Here’s another use case to think about. You have a primary database and one or more secondary databases that represent indexed keys on your data. This might allow you, for example, to find all Order records in a particular zip code, or all Orders that were shipped in a range of dates. Secondary databases are typically small and can be quickly navigated, but when you start pulling the primary records out, they’ll be referenced in a jumbled order. Using the reloading trick won’t really help.
In both of these cases, we have a primary database whose blocks are accessed in a scattered way, but in both of these cases, BDB has full knowledge about what block will be needed next.
If you’re on Linux, you might have a trick available. You could snag the file descriptor from the primary’s DB object and use the Linux ‘readahead’ system call. Given what we know about the scattered placement of blocks, it probably makes sense to read the entire file, and that only makes sense if the file is not too large in proportion to the available memory.
If that trick doesn’t make sense, you still may get some benefit from the disk cache built into the hardware. The disk controller can slurp in a big hunk of contiguous data at once into its internal cache. If the OS has done its best to allocate the file contiguously or at closely enough, you’ll get a boost — the read request for file blocks may be satisfied without waiting for the physical disk.

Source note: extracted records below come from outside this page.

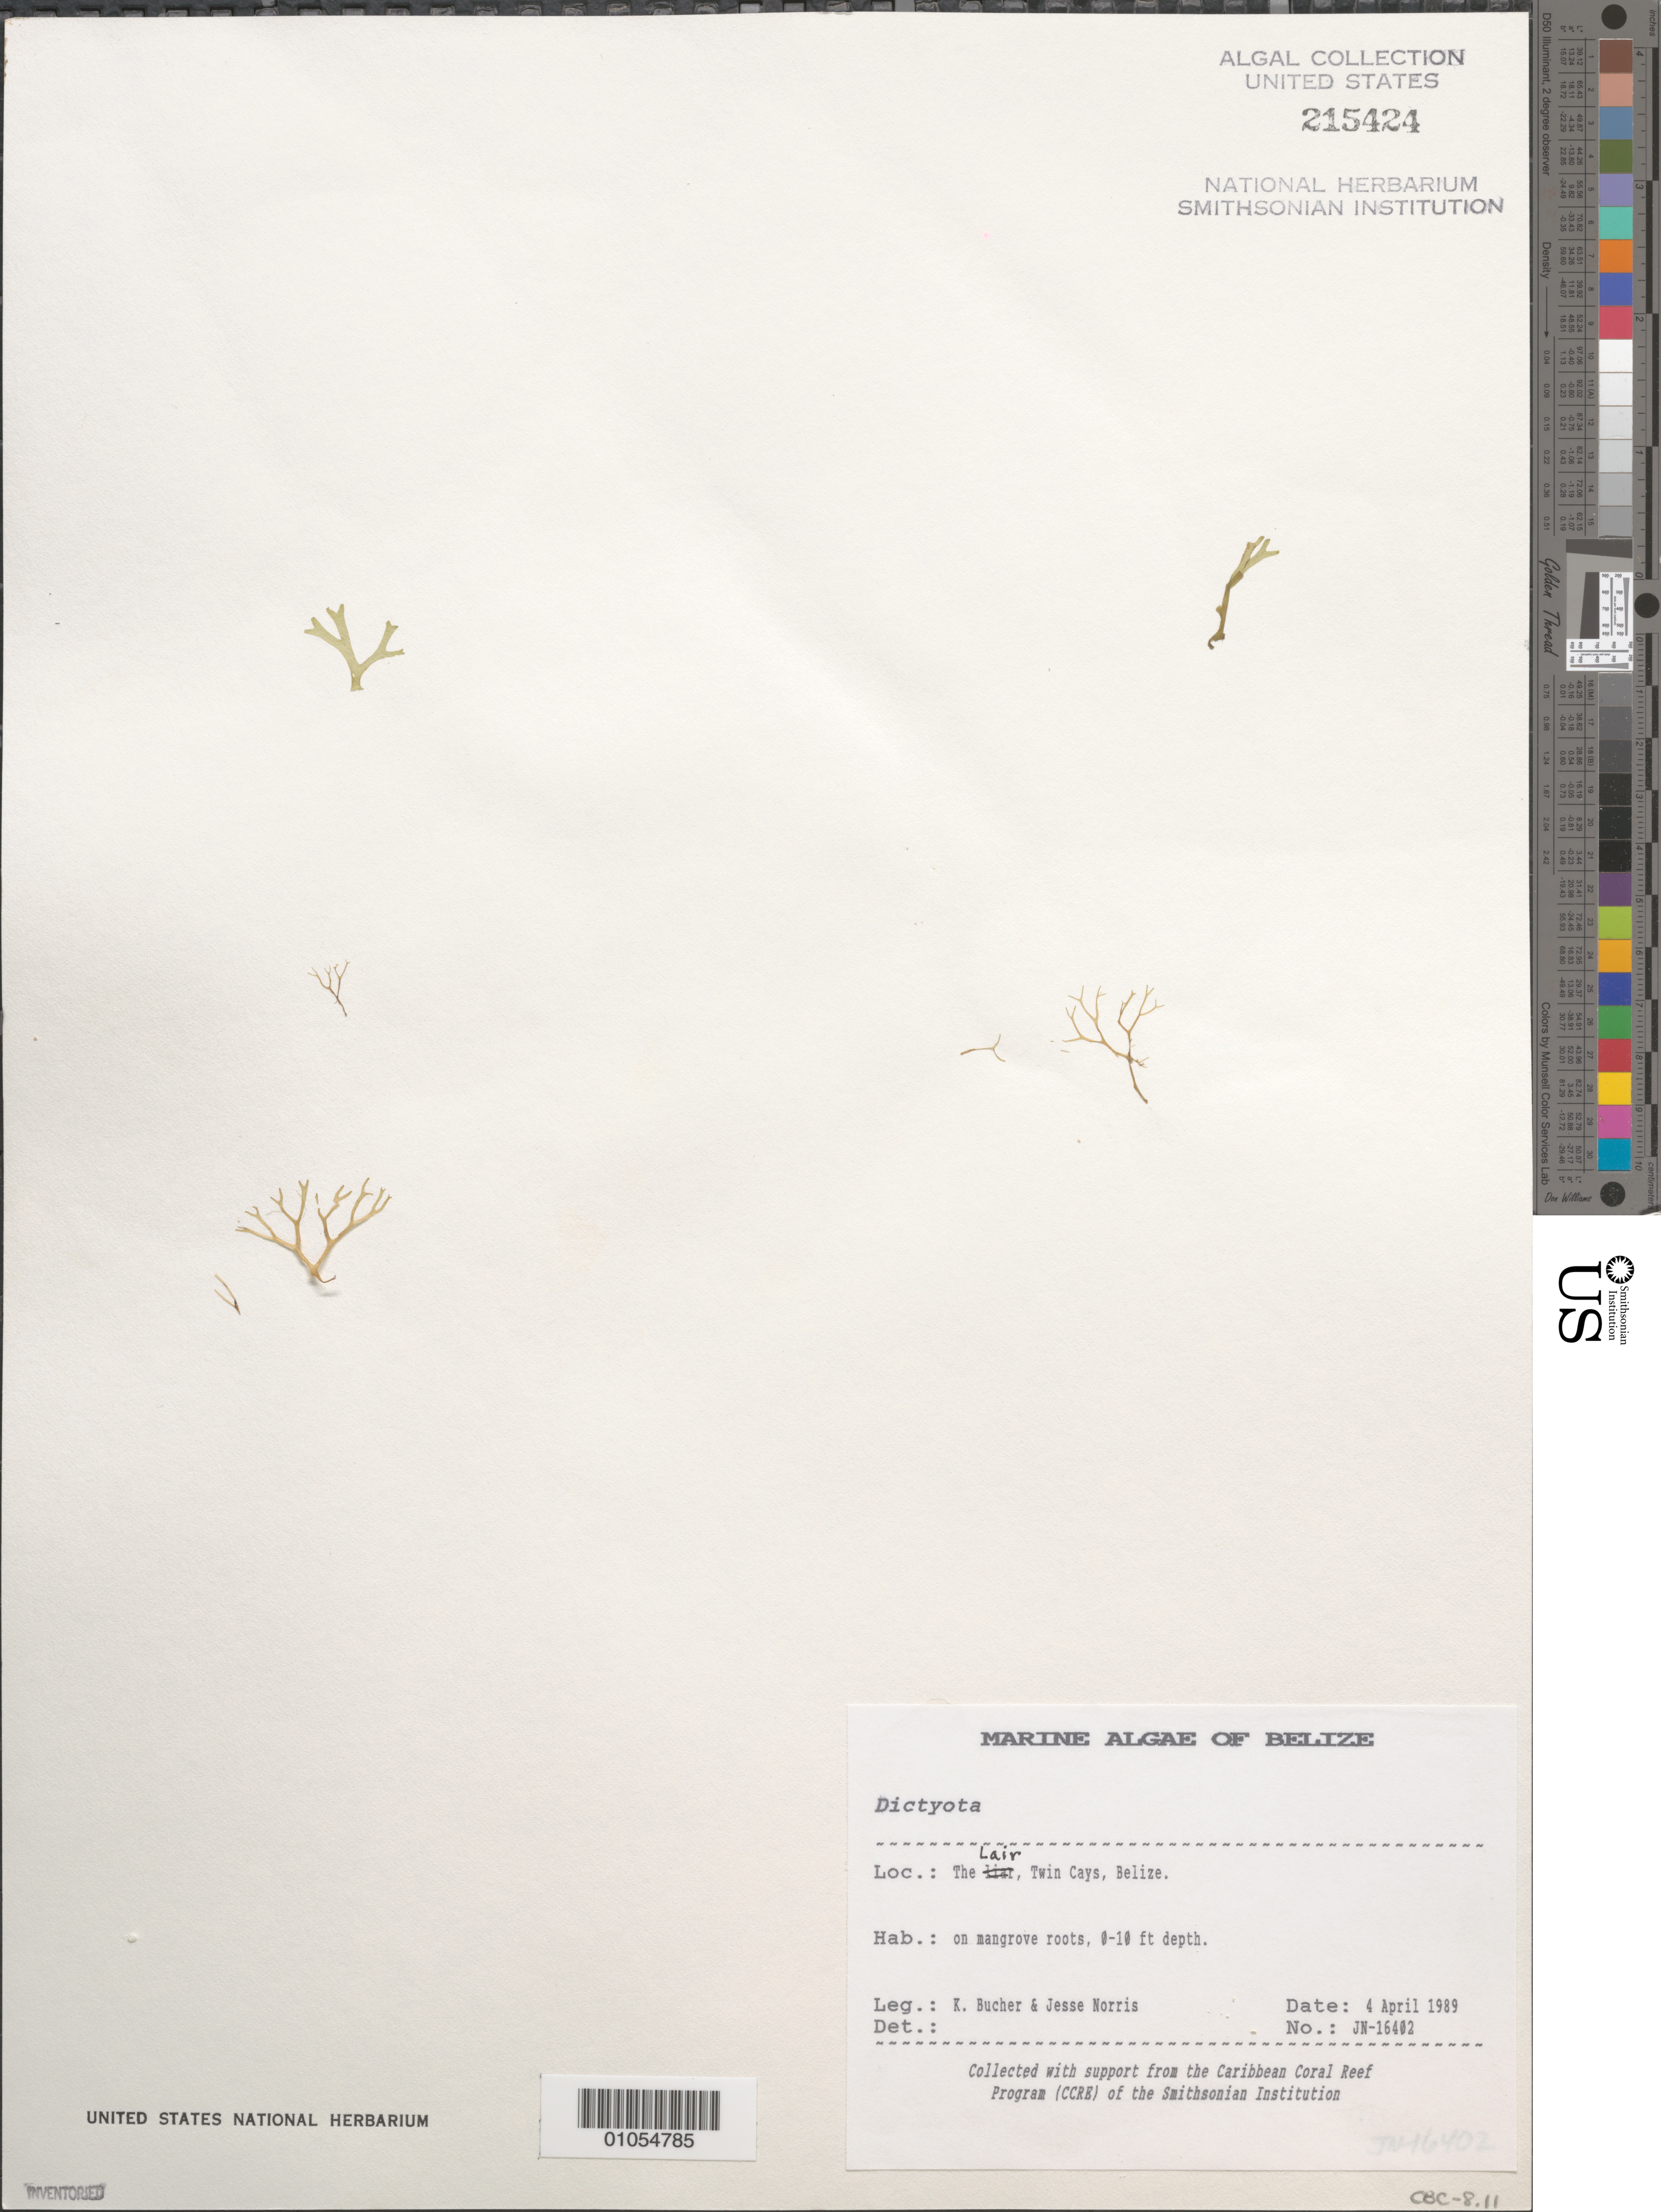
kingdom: Chromista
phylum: Ochrophyta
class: Phaeophyceae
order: Dictyotales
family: Dictyotaceae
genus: Dictyota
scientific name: Dictyota sp.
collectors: K. E. Bucher & J. A. Norris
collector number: JN-16401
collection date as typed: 04 Apr 1989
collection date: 1989-04-04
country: Belize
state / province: Stann Creek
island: Twin Cays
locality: The Lair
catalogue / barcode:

There’s a lot of ifs in the preceding paragraphs, which is another way to say that prefetching may sometimes happen, but it’s largely out of the control of the developer. BDB is the layer where the knowledge about the next block is, so prefetching would make the most sense to do in BDB. It would be real nice to have something like a DB_PREFETCH flag on DB->open, coupled with some way (an API call? an event callback?) to get prefetching done in another thread. In general terms, I’m thinking of how the memp_trickle API helps solves the issue of double writes in write-heavy apps.
Before we get too far into armchair API design, the best next step would be some proof that this would actually help real applications. Does your app do cursor scans of entire (huge) databases, or use secondary tables as indices to scan through portions of a huge primary? (huge == cannot fit in BDB, OS or disk cache memory). Obviously, Oracle has not yet prioritized these use cases in their product. Should they?